══ Extract to read ══

Re: [PATCH v7 0/3] FDP and per-io hints

Javier Gonzalez <javier.gonz@xxxxxxxxxxx> · Thu, 10 Oct 2024 14:27:33 +0200

On 10.10.2024 12:46, Hans Holmberg wrote:
On Thu, Oct 10, 2024 at 9:13 AM Javier Gonzalez <javier.gonz@xxxxxxxxxxx> wrote:

On 10.10.2024 08:40, Hans Holmberg wrote:
>On Wed, Oct 9, 2024 at 4:36 PM Javier Gonzalez <javier.gonz@xxxxxxxxxxx> wrote:
>>
>>
>>
>> > -----Original Message-----
>> > From: Hans Holmberg <hans@xxxxxxxxxxxxx>
>> > Sent: Tuesday, October 8, 2024 12:07 PM
>> > To: Javier Gonzalez <javier.gonz@xxxxxxxxxxx>
>> > Cc: Christoph Hellwig <hch@xxxxxx>; Jens Axboe <axboe@xxxxxxxxx>; Martin K.

═══
══ Data shown ══

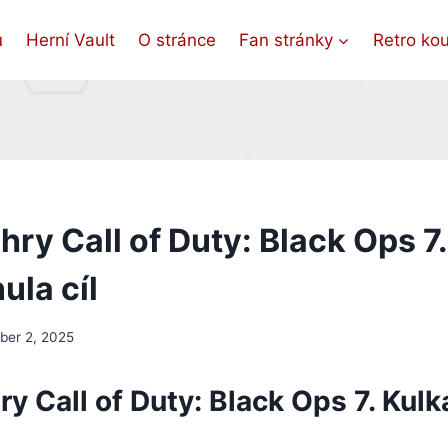
ů
Herní Vault
O stránce
Fan stránky
Retro ko
ry Call of Duty: Black Ops 7.
ula cíl
er 2, 2025
y Call of Duty: Black Ops 7. Kulk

═══

Goal of the exercise: Write a continuation of the mailing-list reply about the FDP and per-io hints patch series, starting after its last line. The records stand apart from the mailing-list reply and are unrelated to it.

Answer to this exercise:
>> > Petersen <martin.petersen@xxxxxxxxxx>; Keith Busch <kbusch@xxxxxxxxxx>;
>> > Kanchan Joshi <joshi.k@xxxxxxxxxxx>; hare@xxxxxxx; sagi@xxxxxxxxxxx;
>> > brauner@xxxxxxxxxx; viro@xxxxxxxxxxxxxxxxxx; jack@xxxxxxx; jaegeuk@xxxxxxxxxx;
>> > bcrl@xxxxxxxxx; dhowells@xxxxxxxxxx; bvanassche@xxxxxxx;
>> > asml.silence@xxxxxxxxx; linux-nvme@xxxxxxxxxxxxxxxxxxx; linux-
>> > fsdevel@xxxxxxxxxxxxxxx; io-uring@xxxxxxxxxxxxxxx; linux-block@xxxxxxxxxxxxxxx;
>> > linux-aio@xxxxxxxxx; gost.dev@xxxxxxxxxxx; vishak.g@xxxxxxxxxxx
>> > Subject: Re: [PATCH v7 0/3] FDP and per-io hints
>> >
>> > On Mon, Oct 7, 2024 at 12:10 PM Javier González <javier.gonz@xxxxxxxxxxx>
>> > wrote:
>> > >
>> > > On 04.10.2024 14:30, Christoph Hellwig wrote:
>> > > >On Fri, Oct 04, 2024 at 08:52:33AM +0200, Javier González wrote:
>> > > >> So, considerign that file system _are_ able to use temperature hints and
>> > > >> actually make them work, why don't we support FDP the same way we are
>> > > >> supporting zones so that people can use it in production?
>> > > >
>> > > >Because apparently no one has tried it.  It should be possible in theory,
>> > > >but for example unless you have power of 2 reclaim unit size size it
>> > > >won't work very well with XFS where the AGs/RTGs must be power of two
>> > > >aligned in the LBA space, except by overprovisioning the LBA space vs
>> > > >the capacity actually used.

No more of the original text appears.